The third and final panel I attended was Women Writing Together II, and was opened by Rebecca Shuttleworth (University of Leicester) with her paper ‘The Domestic Politics of Life-Writing: Elizabeth Heyrick, Susanna Watts, and Rewritten Identities in Dissenting 19th Century Biography’.  Shuttleworth examined the various tensions inherent in how these women chose to present their identities versus how they have been depicted by Victorian biographers, and the ways in which this contrasted with how Watts and Heyrick presented themselves as activists and anti-slavery abolitionists.

Next was Dr Amber Regis’s (University of Sheffield) paper, ‘Canine collaboration: memory, reflection, and human-animal voices in Lucy Thornton’s The Story of a Poodle (1889)’.  In this lovely and engaging paper, Regis examined how Thornton ‘made didactic use of Gaston’s [the poodle] life’, exploring the analogy between children and animals.  This is, Regis told us, the only example she knows of human-animal autobiography and biography, and she explored the concept of dog and mistress as ‘literary collaborators’.

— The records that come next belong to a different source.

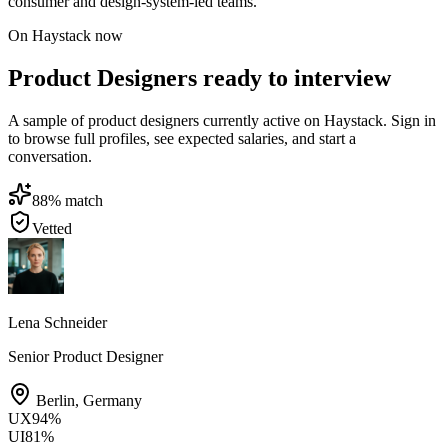
consumer and design-system-led teams.
On Haystack now
Product Designers ready to interview
A sample of product designers currently active on Haystack. Sign in
to browse full profiles, see expected salaries, and start a
conversation.
88
% match
Vetted
Lena Schneider
Senior Product Designer
Berlin
,
Germany
UX
94
%
UI
81
%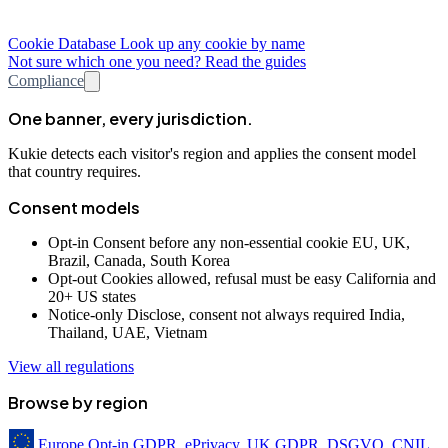
Cookie Database
Look up any cookie by name
Not sure which one you need? Read the guides
Compliance
One banner, every jurisdiction.
Kukie detects each visitor's region and applies the consent model
that country requires.
Consent models
Opt-in
Consent before any non-essential cookie
EU, UK,
Brazil, Canada, South Korea
Opt-out
Cookies allowed, refusal must be easy
California and
20+ US states
Notice-only
Disclose, consent not always required
India,
Thailand, UAE, Vietnam
View all regulations
Browse by region
Europe
Opt-in
GDPR, ePrivacy, UK GDPR, DSGVO, CNIL,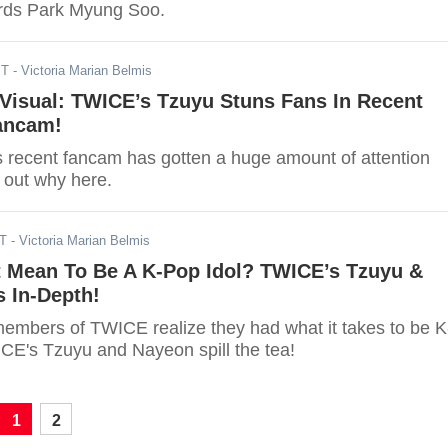
ards Park Myung Soo.
ST
- Victoria Marian Belmis
Visual: TWICE’s Tzuyu Stuns Fans In Recent
Fancam!
recent fancam has gotten a huge amount of attention
 out why here.
DT
- Victoria Marian Belmis
t Mean To Be A K-Pop Idol? TWICE’s Tzuyu &
 In-Depth!
embers of TWICE realize they had what it takes to be K
CE's Tzuyu and Nayeon spill the tea!
1
2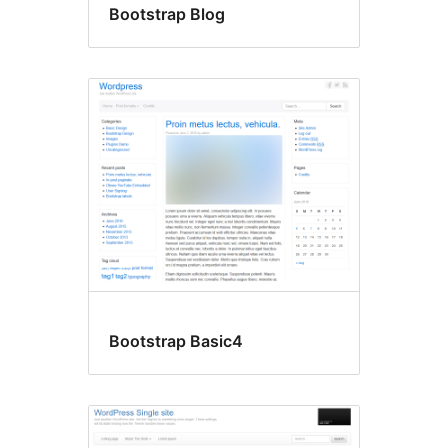
Bootstrap Blog
Bootstrap Basic4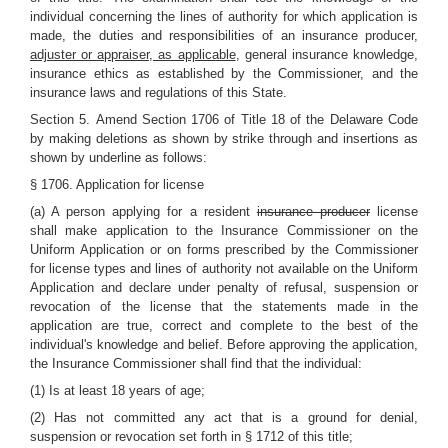
individual concerning the lines of authority for which application is
made, the duties and responsibilities of an insurance producer
,
adjuster or appraiser, as applicable
, general insurance knowledge,
insurance ethics as established by the Commissioner, and the
insurance laws and regulations of this State.
Section 5.
Amend Section 1706 of Title 18 of the Delaware Code
by making deletions as shown by strike through and insertions as
shown by underline as follows:
§ 1706. Application for license
(a) A person applying for a resident
insurance producer
license
shall make application to the Insurance Commissioner on the
Uniform Application or on forms prescribed by the Commissioner
for license types and lines of authority not available on the Uniform
Application and declare under penalty of refusal, suspension or
revocation of the license that the statements made in the
application are true, correct and complete to the best of the
individual's knowledge and belief. Before approving the application,
the Insurance Commissioner shall find that the individual:
(1) Is at least 18 years of age;
(2) Has not committed any act that is a ground for denial,
suspension or revocation set forth in § 1712 of this title;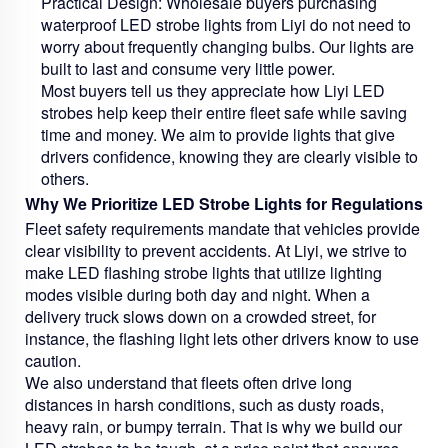
Practical Design:
Wholesale buyers purchasing
waterproof LED strobe lights from Liyi do not need to
worry about frequently changing bulbs. Our lights are
built to last and consume very little power.
Most buyers tell us they appreciate how Liyi LED
strobes help keep their entire fleet safe while saving
time and money. We aim to provide lights that give
drivers confidence, knowing they are clearly visible to
others.
Why We Prioritize LED Strobe Lights for Regulations
Fleet safety requirements mandate that vehicles provide
clear visibility to prevent accidents. At Liyi, we strive to
make LED flashing strobe lights that utilize lighting
modes visible during both day and night. When a
delivery truck slows down on a crowded street, for
instance, the flashing light lets other drivers know to use
caution.
We also understand that fleets often drive long
distances in harsh conditions, such as dusty roads,
heavy rain, or bumpy terrain. That is why we build our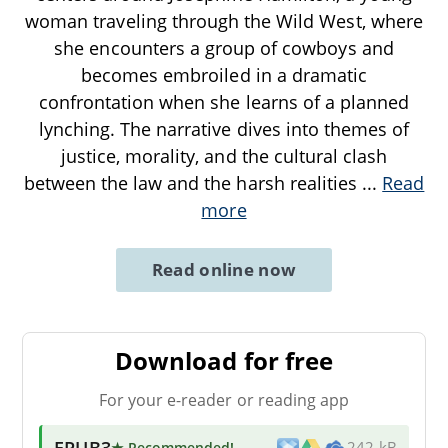
woman traveling through the Wild West, where
she encounters a group of cowboys and
becomes embroiled in a dramatic
confrontation when she learns of a planned
lynching. The narrative dives into themes of
justice, morality, and the cultural clash
between the law and the harsh realities
...
Read
more
Read online now
Download for free
For your e-reader or reading app
EPUB3
★ Recommended
!
242 kB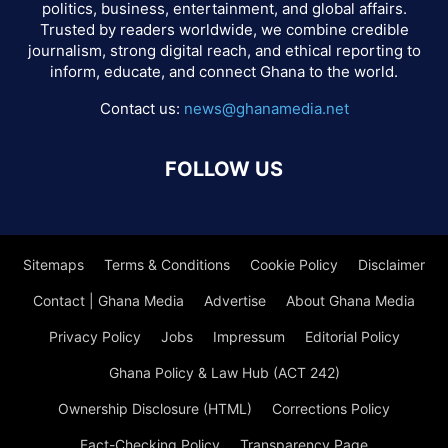
politics, business, entertainment, and global affairs.
Trusted by readers worldwide, we combine credible
journalism, strong digital reach, and ethical reporting to
inform, educate, and connect Ghana to the world.
Contact us:
news@ghanamedia.net
FOLLOW US
Sitemaps
Terms & Conditions
Cookie Policy
Disclaimer
Contact | Ghana Media
Advertise
About Ghana Media
Privacy Policy
Jobs
Impressum
Editorial Policy
Ghana Policy & Law Hub (ACT 242)
Ownership Disclosure (HTML)
Corrections Policy
Fact-Checking Policy
Transparency Page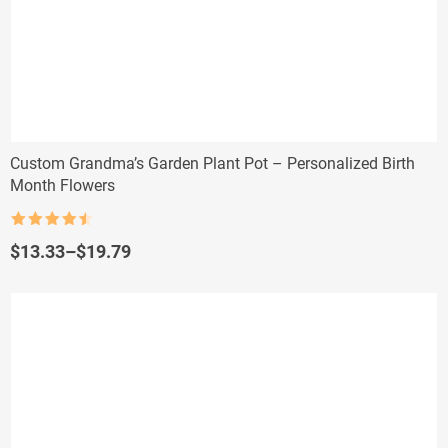
Custom Grandma’s Garden Plant Pot – Personalized Birth
Month Flowers
Rated
4.5
out of 5
Price
$
13.33
–
$
19.79
range:
$13.33
through
$19.79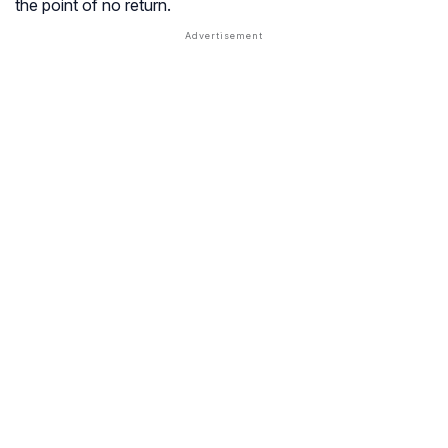
the point of no return.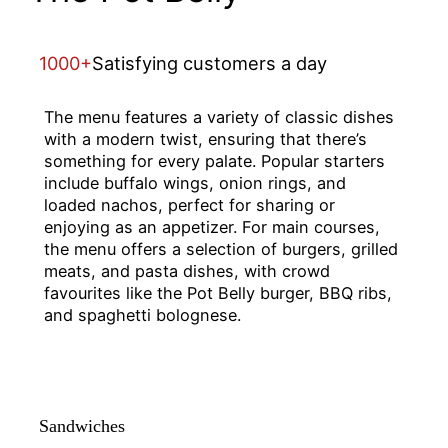
1000+
Satisfying customers a day
The menu features a variety of classic dishes
with a modern twist, ensuring that there’s
something for every palate. Popular starters
include buffalo wings, onion rings, and
loaded nachos, perfect for sharing or
enjoying as an appetizer. For main courses,
the menu offers a selection of burgers, grilled
meats, and pasta dishes, with crowd
favourites like the Pot Belly burger, BBQ ribs,
and spaghetti bolognese.
Sandwiches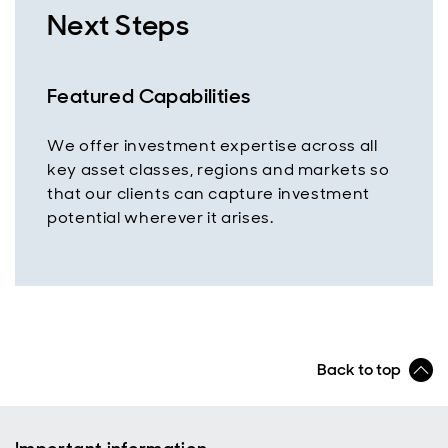
Next Steps
Featured Capabilities
We offer investment expertise across all
key asset classes, regions and markets so
that our clients can capture investment
potential wherever it arises.
Back to top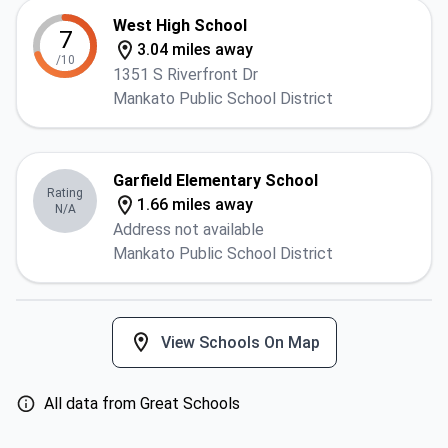
West High School
7
3.04 miles away
/10
1351 S Riverfront Dr
Mankato Public School District
Garfield Elementary School
Rating
1.66 miles away
N/A
Address not available
Mankato Public School District
View Schools On Map
All data from Great Schools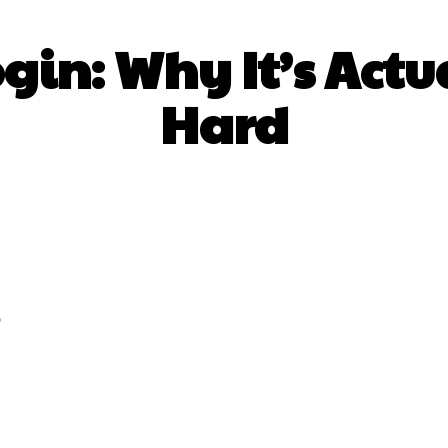
ogin: Why It’s Act
Hard
Facebook
Twitter
Pinterest
Wh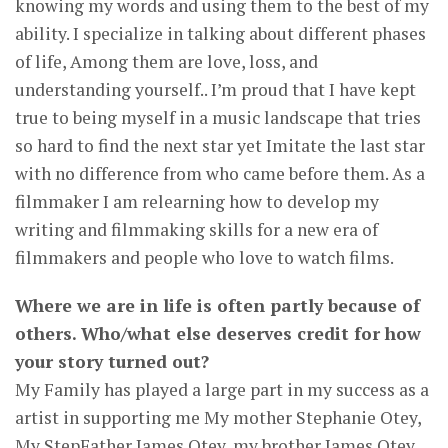
knowing my words and using them to the best of my
ability. I specialize in talking about different phases
of life, Among them are love, loss, and
understanding yourself.. I’m proud that I have kept
true to being myself in a music landscape that tries
so hard to find the next star yet Imitate the last star
with no difference from who came before them. As a
filmmaker I am relearning how to develop my
writing and filmmaking skills for a new era of
filmmakers and people who love to watch films.
Where we are in life is often partly because of
others. Who/what else deserves credit for how
your story turned out?
My Family has played a large part in my success as a
artist in supporting me My mother Stephanie Otey,
My StepFather James Otey, my brother James Otey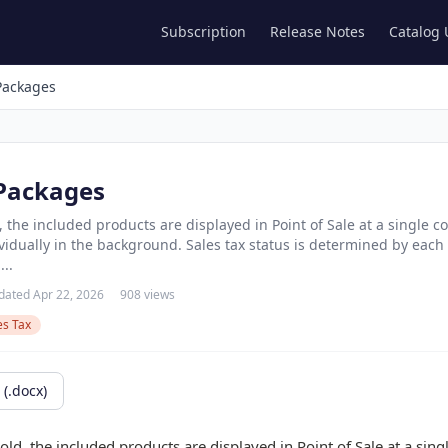
Subscription
Release Notes
Catalog
Packages
 Packages
 the included products are displayed in Point of Sale at a single 
ividually in the background. Sales tax status is determined by each
...
dated Apr 22, 2026
908 views
es Tax
(.docx)
ld, the included products are displayed in Point of Sale at a sin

The third and final paper was given by Dr Rebecca Styler (University of Lincoln), ‘Finding Vocation Through the Lives of Others: Josephine Butler’s Spiritual Auto/Biographies’.  She discussed how feminist and reformer Butler ‘overcame her fear of ‘unfeminine’ public discourse’ in order to lead the campaign against the Contagious Diseases Act that placed her in direct opposition to the establishment of the later Victorian period.

The closing keynote lecture was given by Professor David Amigoni (University of Keele), and was titled ‘Writing Lives Together in the Darwin Family, 1804-1876: gender, heredity, and authority’.  Amigoni discussed Gwen Raverat’s memories of her grandfather Charles Darwin in Period Piece, and highlighted how those writing lives on the Darwin family conceptualised sympathy as a ‘key moral category in life writing’, particularly in how it influences readers’ perceptions.  Amigoni also discussed Nora Barlow’s publication of Darwin’s Beagle diary as a focal point in the construction of his afterlife persona.

Many thanks to the organisers Dr James and Dr North and to all involved in making this a genuinely fantastic, friendly, and diverse day!

– Lucy Johnson, University of Chester.